Last week’s issue of the New Yorker contained a sort of ür-New Yorker story: a nearly 12,000-word reported feature on novelist Dan Mallory, one that started off by highlighting Mallory’s fantastic success and fantastic life story before revealing that the latter was the real fantasy, one Mallory constructed by lying to friends and co-workers for years.
As a lover of such New Yorker stories, I found it entrancing. Here is a best-selling author who lied about having cancer, who lied about his parents being dead, who lied about his brother committing suicide (after appearing to impersonate said brother over email for extended periods to multiple people), and then, it is strongly implied by author Ian Parker, who lied about having a serious mental illness to explain all the other lies. It’s a fascinating glimpse into an industry I know little about (publishing), one filled with amusing characters (like the author of mysteries who seems to have written Mallory into her own books). It’s everything a magazine story should be.
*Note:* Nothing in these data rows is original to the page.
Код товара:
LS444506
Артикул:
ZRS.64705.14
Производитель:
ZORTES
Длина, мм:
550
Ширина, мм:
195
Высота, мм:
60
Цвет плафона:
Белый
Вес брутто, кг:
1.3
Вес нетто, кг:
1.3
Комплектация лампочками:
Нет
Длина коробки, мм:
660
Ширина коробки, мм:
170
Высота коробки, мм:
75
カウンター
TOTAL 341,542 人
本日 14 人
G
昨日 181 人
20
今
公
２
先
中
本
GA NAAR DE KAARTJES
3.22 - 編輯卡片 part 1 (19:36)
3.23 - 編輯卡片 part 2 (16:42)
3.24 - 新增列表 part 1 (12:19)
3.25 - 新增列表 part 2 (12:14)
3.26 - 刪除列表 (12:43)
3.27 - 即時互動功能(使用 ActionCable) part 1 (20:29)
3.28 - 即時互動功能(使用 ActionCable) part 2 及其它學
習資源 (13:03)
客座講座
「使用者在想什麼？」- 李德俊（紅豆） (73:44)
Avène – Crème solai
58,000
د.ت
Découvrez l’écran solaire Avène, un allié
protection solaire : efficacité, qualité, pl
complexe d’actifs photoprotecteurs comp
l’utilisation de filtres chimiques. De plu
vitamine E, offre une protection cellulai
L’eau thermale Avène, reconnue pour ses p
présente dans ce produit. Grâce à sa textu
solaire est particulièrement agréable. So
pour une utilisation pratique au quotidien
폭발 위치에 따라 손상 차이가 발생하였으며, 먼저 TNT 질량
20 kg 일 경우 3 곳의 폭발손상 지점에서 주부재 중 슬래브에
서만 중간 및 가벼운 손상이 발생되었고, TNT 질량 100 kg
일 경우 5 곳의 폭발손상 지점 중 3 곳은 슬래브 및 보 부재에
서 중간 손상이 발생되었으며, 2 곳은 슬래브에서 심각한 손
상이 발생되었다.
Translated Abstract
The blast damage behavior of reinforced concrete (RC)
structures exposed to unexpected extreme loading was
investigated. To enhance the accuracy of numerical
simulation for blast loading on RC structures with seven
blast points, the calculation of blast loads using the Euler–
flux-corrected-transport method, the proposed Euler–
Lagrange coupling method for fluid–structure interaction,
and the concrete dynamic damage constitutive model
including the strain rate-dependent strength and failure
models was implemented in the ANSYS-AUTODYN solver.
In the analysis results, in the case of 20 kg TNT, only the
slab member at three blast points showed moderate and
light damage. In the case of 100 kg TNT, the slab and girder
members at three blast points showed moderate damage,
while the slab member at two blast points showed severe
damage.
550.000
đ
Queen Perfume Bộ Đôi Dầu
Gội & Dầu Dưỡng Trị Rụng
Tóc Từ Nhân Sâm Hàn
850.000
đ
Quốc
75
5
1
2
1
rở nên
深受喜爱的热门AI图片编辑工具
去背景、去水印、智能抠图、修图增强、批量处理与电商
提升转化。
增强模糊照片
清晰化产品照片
That being said: As a reader of novels, I was unsure why, exactly, I should care about any of this.
After all, it’s not as if Mallory is selling a memoir here. This is not a fabulist’s manufactured life story, an “A Million Little Pieces”-style scam perpetrated on the book-reading public. That his life story is less interesting than he made it out to be (or, at least, less riven with cancer and dead family members; one could hardly argue that the life he had been leading was uninteresting after reading Parker’s piece) has no bearing on the fictions he has sold to people.
Similarly, there’s no real suggestion of plagiarism. Sure, Parker goes to great lengths to show that Mallory’s book, “The Woman in the Window,” published under the name A.J. Finn, is derivative of potboilers such as “Gone Girl” and “The Girl on the Train” and films such as “Rear Window” and “Copycat." But if bland, mushy sameness were an artistic offense worth ending careers over, bookshelves would be bare and theaters would be bereft of movies to project. Mallory’s stuff sells because consumers aren’t really all that interested in being challenged by difference. (At least, I imagine that’s why it sells; I have not and will not read “The Woman in the Window,” and therefore have no opinion one way or the other on its merits as a literary work.)
If anything, there’s a critique to be leveled here against the book-buying public, the sort of people who care more about an author’s personality than the words they put to paper. And there’s much to be written about the book publishing industry, with its lackadaisical standards and general hand-waving whenever one of its big names gets put on the spot for lifting work without proper attribution. Suckers like good stories, and businesses like making money; no wonder a guy like Mallory could make it work.
But, again: None of this really impacts the actual words Mallory put on the page of his novel. And this may be why the story of Dan Mallory is so fascinating: It feels like the simplest example of the art/artist dichotomy and the ethical dilemma of bringing wealth to bad people by patronizing their artwork.
As someone who has long argued for a work to be considered separately from the moral standing of the artist (or artists) who created said work, this has never really been an issue for me. But I understand the other side of the argument, that the practice of enabling and enriching people of questionable morality is ethically dubious. The Oscar-nominated film “Bohemian Rhapsody” is good or bad* irrespective of director Bryan Singer’s purported misdeeds with young men, though I recognize why someone would feel bad about buying a ticket to see a film that reportedly enriches the accused to the tune of $40 million.
Mallory’s not being accused of any crimes here. He hasn’t used his position in the industry to harm people, aside from making them feel foolish for believing his lies. His fiction cannot harm anyone, really. But if the New Yorker’s report is accepted, he is undoubtedly “bad” in the general moral sense. Buying copies of his book undeniably puts money in his pocket. Is it ethically dubious to reward a man who has gotten ahead by lying to college faculty, publishing magnates and radio hosts? Should the average reader care about his history of fabrications? Should we shy away from further lining the pockets of this man who signed a two-book, seven-figure deal before the novel was even published, a novel that debuted at No. 1 on the bestseller lists and is hitting paperback with a 355,000-copy printing in the United States next month, according to the New Yorker?
The answer to these questions seems rather plainly to be “no.” Dan Mallory may be a creep and a liar. I just can’t quite imagine why it matters — or why it should matter — to his readers.